The question about new life, about resurrection, is an old question. "If mortals die, will they live again?" asked Job. Job whose life was idyllic but whose life is turned upside down through calamities, plagues, and tragic death, three friends who judge him and his own feeling of abandonment by God. Job searches for the wisdom of what life will be. Resurrection is about knowledge. The knowledge that death is not an ending, but a transition.

“Death is not a period that ends the great sentence of life, but a comma that punctuates it to more lofty significance.” Said Martin Luther King, Jr.

That transition begins not when our earthly bodies pass away, but when we become children of God, children of resurrection. Jesus did not come to teach us about death, he came to teach us about life and about living our lives not as people who will die, but as a people who are alive, and who will continue to live now and in the age to come. There will be cynics among us, the Sadducees of today (those who write about the God Delusion and such) who will scoff at the idea of something beyond our mortal lives. Prove it they say. What will it be like? Can we be married there?
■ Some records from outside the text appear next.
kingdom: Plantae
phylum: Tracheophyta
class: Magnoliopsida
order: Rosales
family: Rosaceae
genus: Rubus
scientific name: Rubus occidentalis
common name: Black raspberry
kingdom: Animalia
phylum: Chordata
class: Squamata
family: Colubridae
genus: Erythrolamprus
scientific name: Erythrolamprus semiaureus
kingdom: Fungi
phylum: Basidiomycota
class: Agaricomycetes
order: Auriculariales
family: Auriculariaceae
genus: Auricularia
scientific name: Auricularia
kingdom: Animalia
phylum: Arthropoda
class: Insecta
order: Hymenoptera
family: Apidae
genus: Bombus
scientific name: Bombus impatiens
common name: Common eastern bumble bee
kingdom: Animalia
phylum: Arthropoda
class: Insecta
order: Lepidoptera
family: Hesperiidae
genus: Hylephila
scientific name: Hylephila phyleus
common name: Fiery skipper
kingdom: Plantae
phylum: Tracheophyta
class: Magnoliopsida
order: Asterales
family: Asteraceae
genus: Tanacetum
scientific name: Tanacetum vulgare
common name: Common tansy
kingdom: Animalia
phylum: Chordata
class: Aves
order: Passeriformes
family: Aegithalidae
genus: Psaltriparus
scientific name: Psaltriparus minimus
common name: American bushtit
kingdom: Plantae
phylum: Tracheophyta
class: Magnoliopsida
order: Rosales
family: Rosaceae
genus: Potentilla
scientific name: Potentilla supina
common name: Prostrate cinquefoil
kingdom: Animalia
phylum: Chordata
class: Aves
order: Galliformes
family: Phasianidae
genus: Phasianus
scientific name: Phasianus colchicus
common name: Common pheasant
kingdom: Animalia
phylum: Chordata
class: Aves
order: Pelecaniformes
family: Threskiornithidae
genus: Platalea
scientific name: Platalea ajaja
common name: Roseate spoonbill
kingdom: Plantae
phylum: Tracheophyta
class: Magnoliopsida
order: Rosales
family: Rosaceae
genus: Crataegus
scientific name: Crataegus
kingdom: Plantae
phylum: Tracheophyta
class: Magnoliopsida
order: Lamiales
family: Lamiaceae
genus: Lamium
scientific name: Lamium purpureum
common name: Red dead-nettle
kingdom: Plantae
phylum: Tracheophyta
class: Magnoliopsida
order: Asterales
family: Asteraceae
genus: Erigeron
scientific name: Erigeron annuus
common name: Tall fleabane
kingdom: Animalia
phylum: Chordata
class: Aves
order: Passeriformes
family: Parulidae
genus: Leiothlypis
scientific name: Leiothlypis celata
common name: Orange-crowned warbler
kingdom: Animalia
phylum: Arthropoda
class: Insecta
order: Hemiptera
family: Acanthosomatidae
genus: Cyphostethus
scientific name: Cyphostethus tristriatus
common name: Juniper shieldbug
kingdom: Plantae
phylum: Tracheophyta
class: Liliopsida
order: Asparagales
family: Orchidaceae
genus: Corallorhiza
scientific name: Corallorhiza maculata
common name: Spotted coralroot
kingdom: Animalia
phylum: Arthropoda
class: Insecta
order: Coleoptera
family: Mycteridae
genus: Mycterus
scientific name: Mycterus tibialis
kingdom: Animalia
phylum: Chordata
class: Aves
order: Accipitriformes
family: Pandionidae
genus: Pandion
"The souls of the righteous are in the hand of God." says the Wisdom of Solomon. "In the eyes of the foolish, they seemed to have died, and their departure was thought to be a disaster, and their going from us to be their destruction, but they are at peace." The Sadducees scoffed at such an idea. Jesus in turn points out that our God is a God of the living, whether we are alive on earth or in the age to come. We like the disciples and others gather around Jesus in Jerusalem to see this questioning take place. He answers the Sadducees and we are amazed, but if we leave it at that, then we have missed the teaching of Jesus.

The God who created life, the same God who created the institution of marriage, is the same God who provides new life after death to those who accept God's gracious gift. Our worthiness is how we accept that gift and live it in our lives. Living as children of the resurrection is about living with hope and without fear - physical or emotional. We are called to live without fear because as Christians we are given that gift of knowledge of the resurrection. The knowledge that our Lord & Savior overcame death for us - so that we can be free - free to live our lives as God want us to live - with hope and without fear.

Job knows that hope. From our reading today, Job says, "I know my Redeemer lives, and that at last he will stand upon earth; and after my skin has been thus destroyed, then in my flesh I shall see God, whom I shall see on my side, and my eyes shall behold, and not another." In Job's words, we find hope and comfort. We feel a connection to our redeemer, our Jesus. Even Job understood that in the end, when all is gone, he shall see God. Job wants vindication for all that he suffered. Job wants to know that there is meaning in his life, even at the worst of moments, in plague, in death. And in his words, is the voice of hope.

This reading from Job is used at funerals for it connects with our hopeful longing for redemption and for the resurrection. This hope, the knowledge of resurrection is not just for those who have died, because Kate Brugess, Sven Svensson and Don Dorne (and all our loved ones) already taste that redemption through the resurrection in their new lives.

It is for us today. The resurrection is not just about what happens when we die a physical death - it is about how we live our lives today ~ wounded, yes, broken, sometimes, but because we already have knowledge of the resurrection, and in our hope, we are able to heal, and can do the work we are given to do because we know, we have that gift of eternal life - and that life begins now. I know my own dad lives in the resurrection after his death 10 years ago but even more so, I know my mother does, for I have watched her life go from the terrible pain of losing a spouse, to the full blossom of a life that she leads today. I have experienced it in my own life too. In fact, we all have in big and little ways. There is new life. There is hope. Our own Sadducees may deny it or refute it. But there my hope lies, in our God, the God of the living, for to God all of us are alive. So let us accept that gift of resurrection and be alive today. Amen.